TASK DESCRIPTION
Would you reproduce every record exactly, leaving out the pictures?

■ ■ ■

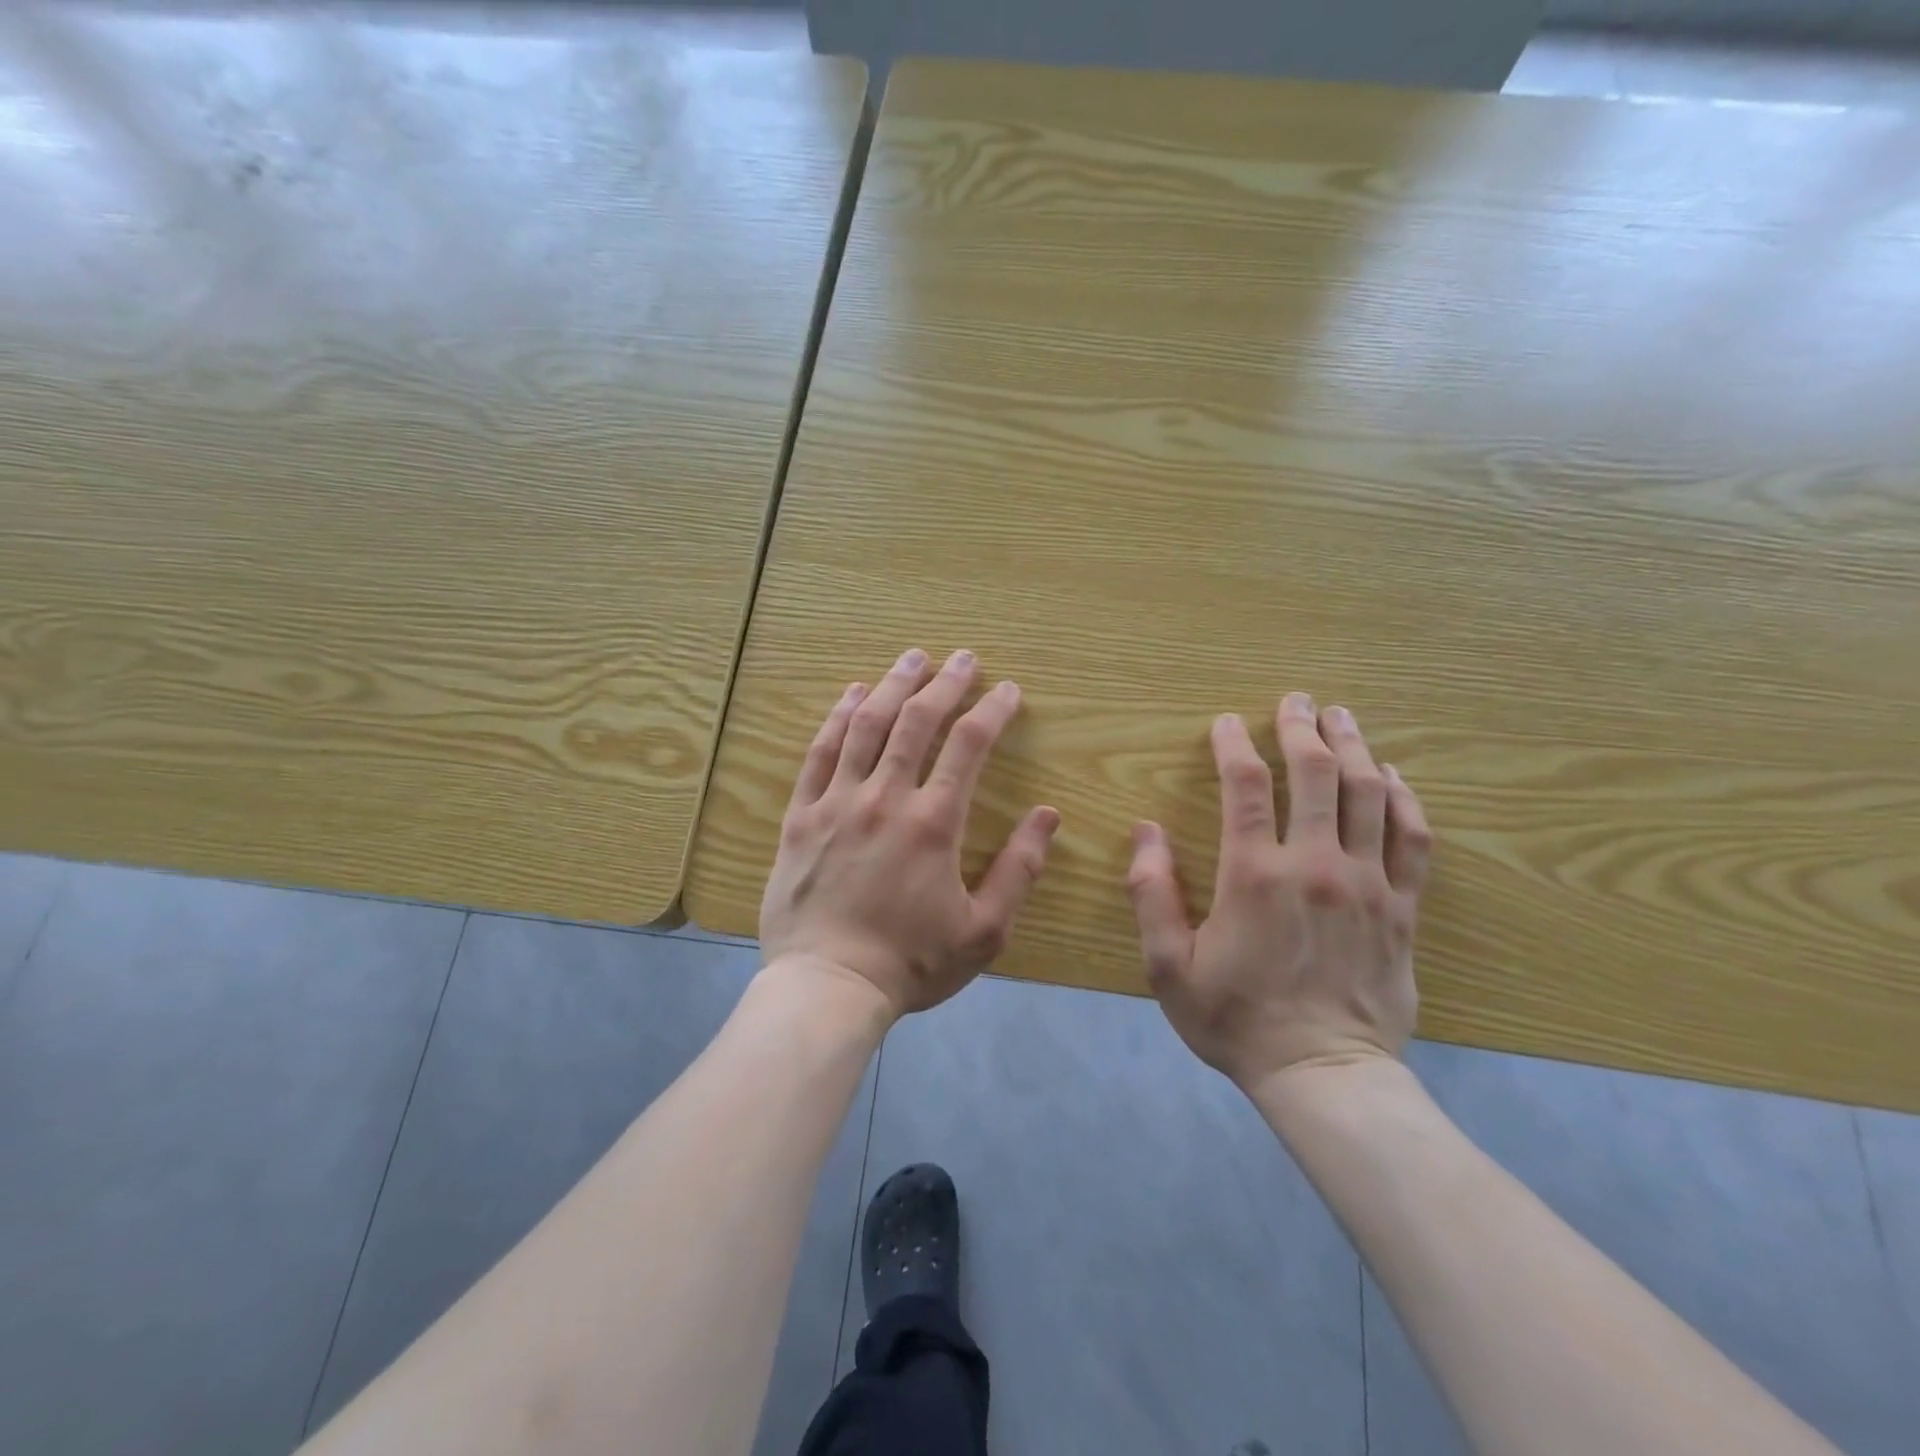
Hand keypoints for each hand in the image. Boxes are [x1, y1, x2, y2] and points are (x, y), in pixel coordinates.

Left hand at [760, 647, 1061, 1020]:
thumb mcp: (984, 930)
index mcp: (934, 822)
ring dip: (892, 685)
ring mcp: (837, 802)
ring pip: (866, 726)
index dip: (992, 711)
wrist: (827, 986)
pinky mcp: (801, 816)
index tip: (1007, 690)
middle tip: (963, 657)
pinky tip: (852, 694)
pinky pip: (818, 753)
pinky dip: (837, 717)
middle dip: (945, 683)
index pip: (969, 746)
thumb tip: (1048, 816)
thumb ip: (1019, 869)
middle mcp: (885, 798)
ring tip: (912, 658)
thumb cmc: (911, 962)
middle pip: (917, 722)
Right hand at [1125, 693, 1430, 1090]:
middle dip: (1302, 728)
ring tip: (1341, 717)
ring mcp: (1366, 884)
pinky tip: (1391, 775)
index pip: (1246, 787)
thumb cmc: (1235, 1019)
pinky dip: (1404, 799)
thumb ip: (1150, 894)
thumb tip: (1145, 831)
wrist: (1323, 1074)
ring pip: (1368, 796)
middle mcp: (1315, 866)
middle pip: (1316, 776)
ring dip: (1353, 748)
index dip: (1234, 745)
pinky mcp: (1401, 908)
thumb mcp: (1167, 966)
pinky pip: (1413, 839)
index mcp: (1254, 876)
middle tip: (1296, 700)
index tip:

■ ■ ■

RESPONSE AREA
Hand keypoints for each hand in the image. Boxes are [x1, y1, x2, y2] and points are (x, y), in pixel coordinates.

Left hand at [760, 647, 1061, 1020]:
thumb mcp: (984, 930)
index mcp: (934, 822)
ring dip: (892, 685)
ring mcp: (837, 802)
ring pip: (866, 726)
index dip: (992, 711)
wrist: (827, 986)
pinky mcp: (801, 816)
index tip: (1007, 690)
middle tip: (963, 657)
pinky tip: (852, 694)
pinky pip: (818, 753)
pinky dip: (837, 717)
middle dip: (945, 683)
index pip: (969, 746)
thumb tip: (1048, 816)
thumb ip: (1019, 869)
middle mcp: (885, 798)
ring tip: (912, 658)
thumb cmc: (911, 962)
middle pip: (917, 722)
Right hand at [1125, 693, 1430, 1090]:
middle dip: (1302, 728)
ring tip: (1341, 717)
ring mcp: (1366, 884)
pinky tip: (1391, 775)
index pip: (1246, 787)
thumb cmc: (1235, 1019)
pinky dip: (1404, 799)
thumb ip: (1150, 894)
thumb tip: (1145, 831)
wrist: (1323, 1074)
ring pip: (1368, 796)
middle mcp: (1315, 866)
middle pip: (1316, 776)
ring dip: (1353, 748)
index dip: (1234, 745)
pinky mcp: (1401, 908)
thumb mcp: (1167, 966)
pinky pip: (1413, 839)
index mcp: (1254, 876)
middle tip: (1296, 700)
index tip:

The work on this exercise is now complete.